A Chadži-Murat non resta che la fuga per tentare, con un pugno di fedelissimi, la salvezza dei suoi, ma nella battaglia finale viene colpito a morte. Mentre i nemici esultano, «quello che a loro sembrava un cadavere si mosse. Prima sollevò il capo insanguinato, senza colbacco, coi capelli rasati, poi il busto e, aggrappandosi a un albero, si levò con tutta la persona. Il suo aspetto era così pauroso che gli accorsi si fermarono. Improvvisamente però ebbe un tremito, vacillò abbandonando il sostegno dell’albero e cadde, senza piegarsi, a viso in giù, come un cardo reciso alla base dalla falce, e non si mosse più». La sua testa mozzata viene mandata nella fortezza russa di Tbilisi, suscitando la reazione inorridita di Marija Dimitrievna, la moglie di un ufficiale, che inveisce contro la barbarie dei soldati russi.
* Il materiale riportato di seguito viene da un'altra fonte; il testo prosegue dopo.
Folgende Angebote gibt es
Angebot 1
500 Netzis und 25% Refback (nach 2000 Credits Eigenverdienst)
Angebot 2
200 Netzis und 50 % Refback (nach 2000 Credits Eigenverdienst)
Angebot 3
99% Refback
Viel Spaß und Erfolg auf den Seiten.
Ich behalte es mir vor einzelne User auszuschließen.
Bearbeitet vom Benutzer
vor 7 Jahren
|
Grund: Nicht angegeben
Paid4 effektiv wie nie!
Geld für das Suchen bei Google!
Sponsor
Quanto a Melville, ciò che riuscì solo parzialmente a Dostoevskij, il quale nel principe Miskin de L’idiota volle rappresentare «un uomo assolutamente buono», sembra raggiunto dall’ultrasettantenne autore di Moby Dick, che in Billy Budd – ambientato su una nave da guerra al tempo delle guerre rivoluzionarie francesi – ha dato al suo marinaio i connotati di una creatura bella, leale, di indole allegra, ingenua, innocente e abile nel disbrigo dei suoi compiti: altrettante doti che gli guadagnano il favore dei compagni e del capitano Vere. La sua forza eccezionale sarà tuttavia fatale a questo Adamo prima della colpa, provocando la morte dell’invidioso maestro d’armi John Claggart, come reazione incontrollata all’accusa di fomentare un ammutinamento a bordo. Così, malgrado l’affetto nutrito per lui dal capitano (figura di Abramo che deve sacrificare il figlio), il giovane “gabbiere di parrocchetto” deve scontare il suo delitto con l’impiccagione sotto lo sguardo angosciato degli altri membri dell’equipaggio, che vedono il loro beniamino adeguarsi con la mitezza di Cristo in croce alla “ingiusta giustizia” delle leggi umane.

Melville descrive la mesta cerimonia come una celebrazione religiosa: nello stesso istante in cui il capitano dà il segnale dell’esecuzione, «accadde che il vello di vapori sospeso sull’orizzonte orientale fosse investito da una dolce luminosità come il vello dell’Agnello di Dio, contemplato in una mistica visione, e simultaneamente a lui, guardato dalla faccia compatta delle facce rivolte all’insù, Billy ascese; e ascendendo prese in pieno la rosea luce dell’alba».

Quasi testamento spirituale di un saggio che dal suo lungo e doloroso tirocinio ha imparato come sia destino del “diverso” la non integrazione nella società, questo racconto s’impone all’attenzione – secondo Gabriele Baldini – come quella delle opere melvilliane, eccettuati Moby Dick e Bartleby lo scrivano, «che giunge a dire, e con singolare semplicità e chiarezza, quasi direi per grazia poetica, le parole sue più importanti e impegnative».

Mentre al racconto di Tolstoj si sono liberamente ispirati due film -– uno russo del 1930, per la regia di Alexandre Volkoff, e l’altro italiano, del 1959, diretto da Riccardo Freda –, quello di Melville ha avuto varie trasposizioni teatrali ed è diventato nel 1951 un’opera lirica con le musiche di Benjamin Britten.